Work task: The material below must be restated exactly, line by line.

Records supplied:
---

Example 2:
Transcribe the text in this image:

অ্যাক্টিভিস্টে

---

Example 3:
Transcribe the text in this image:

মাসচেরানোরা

Solved problem:
---

Example 2:
Transcribe the text in this image:

অ্যাক্টিভিস্টে

---

Example 3:
Transcribe the text in this image:

মাসচেরানোরা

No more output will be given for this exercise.